Vecchi farmaci per nuove patologie

Scritto da:
Elisa Scaringi
Durata:
1 minuto

Si chiama drug repurposing. Ed è la nuova frontiera della ricerca farmacologica. Una sorta di riciclo delle vecchie molecole messe in soffitta. Rispolverando, infatti, il vecchio arsenale di farmaci già disponibili, molti dei principi attivi potrebbero essere ricollocati per un diverso uso clinico.

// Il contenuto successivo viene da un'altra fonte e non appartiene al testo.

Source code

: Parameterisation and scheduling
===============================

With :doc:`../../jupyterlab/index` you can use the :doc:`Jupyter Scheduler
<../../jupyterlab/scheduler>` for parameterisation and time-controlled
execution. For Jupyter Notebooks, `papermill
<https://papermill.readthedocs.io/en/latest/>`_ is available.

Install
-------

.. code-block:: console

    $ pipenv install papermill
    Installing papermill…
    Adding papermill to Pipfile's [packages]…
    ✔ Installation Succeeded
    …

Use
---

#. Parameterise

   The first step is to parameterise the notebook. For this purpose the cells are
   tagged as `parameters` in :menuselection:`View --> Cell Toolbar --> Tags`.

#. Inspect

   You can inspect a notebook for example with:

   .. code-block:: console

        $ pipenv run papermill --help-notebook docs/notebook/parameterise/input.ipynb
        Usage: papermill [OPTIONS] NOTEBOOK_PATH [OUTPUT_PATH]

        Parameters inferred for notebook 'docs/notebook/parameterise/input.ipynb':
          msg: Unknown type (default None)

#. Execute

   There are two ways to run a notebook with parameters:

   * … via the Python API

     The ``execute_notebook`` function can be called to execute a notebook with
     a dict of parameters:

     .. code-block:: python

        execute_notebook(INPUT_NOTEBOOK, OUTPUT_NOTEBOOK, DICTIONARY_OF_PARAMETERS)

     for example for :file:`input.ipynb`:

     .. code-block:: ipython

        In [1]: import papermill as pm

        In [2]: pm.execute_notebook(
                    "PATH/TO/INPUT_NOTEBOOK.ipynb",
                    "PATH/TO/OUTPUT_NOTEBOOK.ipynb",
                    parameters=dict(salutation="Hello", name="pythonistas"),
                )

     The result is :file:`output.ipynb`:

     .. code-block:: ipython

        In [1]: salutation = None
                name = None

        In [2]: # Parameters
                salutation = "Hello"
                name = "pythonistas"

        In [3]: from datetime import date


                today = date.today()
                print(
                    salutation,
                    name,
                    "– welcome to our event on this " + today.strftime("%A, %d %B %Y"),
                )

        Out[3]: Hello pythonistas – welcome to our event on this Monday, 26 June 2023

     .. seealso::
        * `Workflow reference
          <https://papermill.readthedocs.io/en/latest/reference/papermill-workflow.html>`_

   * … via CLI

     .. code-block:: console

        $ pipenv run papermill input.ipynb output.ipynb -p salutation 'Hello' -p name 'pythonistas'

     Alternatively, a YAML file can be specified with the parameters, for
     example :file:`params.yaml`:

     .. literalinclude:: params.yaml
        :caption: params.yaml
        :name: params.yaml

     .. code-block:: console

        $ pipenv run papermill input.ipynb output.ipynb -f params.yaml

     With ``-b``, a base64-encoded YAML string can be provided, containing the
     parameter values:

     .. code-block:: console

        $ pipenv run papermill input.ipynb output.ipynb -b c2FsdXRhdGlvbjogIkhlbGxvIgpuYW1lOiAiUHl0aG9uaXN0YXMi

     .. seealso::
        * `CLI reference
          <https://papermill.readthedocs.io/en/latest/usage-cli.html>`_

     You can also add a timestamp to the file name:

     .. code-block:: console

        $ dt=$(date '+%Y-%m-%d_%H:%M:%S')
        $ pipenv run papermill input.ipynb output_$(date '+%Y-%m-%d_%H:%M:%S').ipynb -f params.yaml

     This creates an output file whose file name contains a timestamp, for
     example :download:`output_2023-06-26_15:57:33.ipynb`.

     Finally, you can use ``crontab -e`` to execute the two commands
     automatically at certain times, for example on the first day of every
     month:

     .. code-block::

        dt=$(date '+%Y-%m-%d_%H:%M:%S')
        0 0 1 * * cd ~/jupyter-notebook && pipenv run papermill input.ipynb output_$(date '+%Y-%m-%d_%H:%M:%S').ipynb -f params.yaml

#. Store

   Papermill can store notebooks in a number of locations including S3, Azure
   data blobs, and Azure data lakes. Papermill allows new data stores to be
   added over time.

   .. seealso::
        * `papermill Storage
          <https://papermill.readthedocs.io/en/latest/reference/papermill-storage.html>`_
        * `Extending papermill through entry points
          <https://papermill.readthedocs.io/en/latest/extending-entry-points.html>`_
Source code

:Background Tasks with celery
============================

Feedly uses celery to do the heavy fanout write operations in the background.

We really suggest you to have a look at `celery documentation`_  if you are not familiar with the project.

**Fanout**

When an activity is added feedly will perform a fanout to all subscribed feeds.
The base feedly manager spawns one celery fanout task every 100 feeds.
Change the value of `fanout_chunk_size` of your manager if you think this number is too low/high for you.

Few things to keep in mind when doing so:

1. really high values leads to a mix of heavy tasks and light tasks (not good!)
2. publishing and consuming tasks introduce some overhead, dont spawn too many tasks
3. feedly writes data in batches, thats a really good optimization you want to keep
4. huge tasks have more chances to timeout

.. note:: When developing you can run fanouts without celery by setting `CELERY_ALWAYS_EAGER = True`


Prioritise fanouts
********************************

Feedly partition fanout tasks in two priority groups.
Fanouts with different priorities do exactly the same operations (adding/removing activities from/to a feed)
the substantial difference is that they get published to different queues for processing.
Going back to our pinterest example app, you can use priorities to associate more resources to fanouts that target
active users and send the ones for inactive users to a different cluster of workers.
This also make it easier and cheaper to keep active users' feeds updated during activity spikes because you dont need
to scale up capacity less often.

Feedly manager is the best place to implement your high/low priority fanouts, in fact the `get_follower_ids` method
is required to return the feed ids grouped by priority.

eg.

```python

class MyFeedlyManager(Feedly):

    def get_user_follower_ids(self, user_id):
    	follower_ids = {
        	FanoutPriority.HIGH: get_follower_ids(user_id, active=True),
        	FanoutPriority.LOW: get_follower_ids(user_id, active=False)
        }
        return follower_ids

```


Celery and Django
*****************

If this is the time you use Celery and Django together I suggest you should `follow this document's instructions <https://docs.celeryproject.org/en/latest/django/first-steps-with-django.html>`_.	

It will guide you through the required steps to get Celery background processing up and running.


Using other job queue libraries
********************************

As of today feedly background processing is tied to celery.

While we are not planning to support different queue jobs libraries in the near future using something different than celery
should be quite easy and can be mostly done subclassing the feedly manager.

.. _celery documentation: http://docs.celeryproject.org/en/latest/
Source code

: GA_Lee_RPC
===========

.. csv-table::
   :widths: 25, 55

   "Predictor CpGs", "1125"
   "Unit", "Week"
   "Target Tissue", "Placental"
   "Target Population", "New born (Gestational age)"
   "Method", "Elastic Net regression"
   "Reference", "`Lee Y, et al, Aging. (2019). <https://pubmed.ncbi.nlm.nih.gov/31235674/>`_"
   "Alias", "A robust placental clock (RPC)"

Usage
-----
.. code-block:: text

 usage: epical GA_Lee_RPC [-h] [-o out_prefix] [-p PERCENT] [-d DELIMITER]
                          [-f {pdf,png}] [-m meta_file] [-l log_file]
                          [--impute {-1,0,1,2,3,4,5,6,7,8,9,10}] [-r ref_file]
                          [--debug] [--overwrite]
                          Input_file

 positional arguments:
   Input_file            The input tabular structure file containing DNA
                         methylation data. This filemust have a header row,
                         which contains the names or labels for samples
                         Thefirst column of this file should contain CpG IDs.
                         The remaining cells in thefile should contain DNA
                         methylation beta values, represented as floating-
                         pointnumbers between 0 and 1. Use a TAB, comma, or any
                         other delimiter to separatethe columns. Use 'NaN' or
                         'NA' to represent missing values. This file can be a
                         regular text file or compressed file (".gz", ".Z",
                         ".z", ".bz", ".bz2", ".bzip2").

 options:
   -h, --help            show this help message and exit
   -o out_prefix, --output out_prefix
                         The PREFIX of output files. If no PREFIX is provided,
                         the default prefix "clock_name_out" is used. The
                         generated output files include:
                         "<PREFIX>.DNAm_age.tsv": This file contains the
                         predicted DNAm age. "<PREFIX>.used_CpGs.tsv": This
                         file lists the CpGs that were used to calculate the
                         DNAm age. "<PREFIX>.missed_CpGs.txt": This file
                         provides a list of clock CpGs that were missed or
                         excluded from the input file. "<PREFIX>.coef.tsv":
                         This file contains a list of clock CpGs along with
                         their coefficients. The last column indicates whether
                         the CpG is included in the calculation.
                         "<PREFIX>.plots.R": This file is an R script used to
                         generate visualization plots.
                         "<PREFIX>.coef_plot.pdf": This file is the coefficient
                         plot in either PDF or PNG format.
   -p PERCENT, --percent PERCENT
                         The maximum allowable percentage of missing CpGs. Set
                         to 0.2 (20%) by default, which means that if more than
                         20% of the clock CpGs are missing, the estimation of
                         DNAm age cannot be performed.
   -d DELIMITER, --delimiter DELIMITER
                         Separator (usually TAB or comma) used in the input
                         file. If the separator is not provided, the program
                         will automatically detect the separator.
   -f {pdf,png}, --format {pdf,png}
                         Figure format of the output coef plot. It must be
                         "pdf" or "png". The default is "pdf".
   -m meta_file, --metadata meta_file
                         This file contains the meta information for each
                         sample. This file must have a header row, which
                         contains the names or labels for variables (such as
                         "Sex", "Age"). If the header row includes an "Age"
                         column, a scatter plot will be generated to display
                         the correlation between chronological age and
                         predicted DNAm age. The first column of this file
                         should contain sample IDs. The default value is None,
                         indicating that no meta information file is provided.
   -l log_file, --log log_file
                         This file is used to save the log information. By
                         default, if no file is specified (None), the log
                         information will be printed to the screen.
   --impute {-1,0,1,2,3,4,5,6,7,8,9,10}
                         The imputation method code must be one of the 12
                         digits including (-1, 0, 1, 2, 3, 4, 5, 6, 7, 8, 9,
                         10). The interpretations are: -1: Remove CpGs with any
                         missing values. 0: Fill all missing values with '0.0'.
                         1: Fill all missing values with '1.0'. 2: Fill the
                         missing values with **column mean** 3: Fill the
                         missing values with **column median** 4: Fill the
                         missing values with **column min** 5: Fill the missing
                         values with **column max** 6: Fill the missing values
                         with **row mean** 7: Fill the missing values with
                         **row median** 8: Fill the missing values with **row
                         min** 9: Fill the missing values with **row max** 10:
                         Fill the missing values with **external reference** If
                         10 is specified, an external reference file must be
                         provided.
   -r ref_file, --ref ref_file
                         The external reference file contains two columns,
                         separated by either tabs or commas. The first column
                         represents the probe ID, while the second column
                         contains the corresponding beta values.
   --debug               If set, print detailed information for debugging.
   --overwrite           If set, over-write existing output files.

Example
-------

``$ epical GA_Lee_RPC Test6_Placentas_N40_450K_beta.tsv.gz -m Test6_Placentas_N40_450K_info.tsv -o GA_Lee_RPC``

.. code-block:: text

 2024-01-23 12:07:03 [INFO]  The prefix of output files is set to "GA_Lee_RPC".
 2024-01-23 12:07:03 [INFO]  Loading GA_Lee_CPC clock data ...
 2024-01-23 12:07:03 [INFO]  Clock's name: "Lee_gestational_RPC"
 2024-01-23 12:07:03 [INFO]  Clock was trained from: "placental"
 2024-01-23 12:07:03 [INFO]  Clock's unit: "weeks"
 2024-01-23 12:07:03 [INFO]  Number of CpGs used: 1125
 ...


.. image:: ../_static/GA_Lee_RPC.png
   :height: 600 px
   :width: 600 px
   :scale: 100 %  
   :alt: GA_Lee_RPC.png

Con un enorme guadagno in fattore di tempo, in quanto gli effetti collaterali sono già noti, nonché di risparmio economico, visto che spesso la copertura brevettuale è già scaduta.

Enzymlogic ©
Enzymlogic ©

Ciò sta accadendo per un vecchio farmaco impiegato per la cura della schizofrenia. Utilizzato attualmente solo su cavie affette da tumore al pancreas, i ricercatori della McGill University e del German Cancer Research Center ne hanno visto gli effetti nettamente positivi. Il farmaco, infatti, inibendo un recettore della dopamina, il gene DRD2, ha permesso ai modelli animali trattati di sviluppare tumori più piccoli e con un numero di metastasi inferiore. Nuove speranze, quindi, per la sperimentazione umana su pazienti affetti da tumore al pancreas, partendo proprio dall’uso di conoscenze e strumenti, come i farmaci inibitori della dopamina, già noti a partire dagli anni Sessanta.

©
Enzymlogic ©

Sempre in campo oncologico, un grande successo nell’ambito del riciclo di vecchi farmaci si è avuto con il talidomide. Famoso negli anni Sessanta per i gravissimi effetti collaterali sui nascituri, oggi viene utilizzato con grande successo nella terapia contro il mieloma multiplo. Ma anche la comune aspirina può essere considerata un caso di drug repurposing, se solo si pensa ai risultati positivi nella prevenzione del carcinoma del colon.

©
RStonejr ©

In un tempo come il nostro, nel quale le aziende farmaceutiche hanno progressivamente preferito gli antitumorali agli antibiotici (passando dai sedici nuovi brevetti del quinquennio 1983-1987 ai cinque del 2003-2007), il riciclo delle molecole già usate non può che essere uno strumento irrinunciabile. Soprattutto se si pensa all’allarme, lanciato recentemente, del proliferare di batteri resistenti ai medicinali. L’abuso dei pazienti e l’inappropriatezza nella somministrazione ne hanno certamente acuito la drammaticità. Ma la lungaggine nella sperimentazione di nuove molecole non aiuterebbe di certo la rapida risoluzione del problema. Il drug repurposing, invece, potrebbe rappresentare una valida opportunità alla lotta contro i superbatteri, oltre che permettere ai pazienti di avere sul mercato, e in brevissimo tempo, nuovi farmaci, economici e (per così dire) ecologici.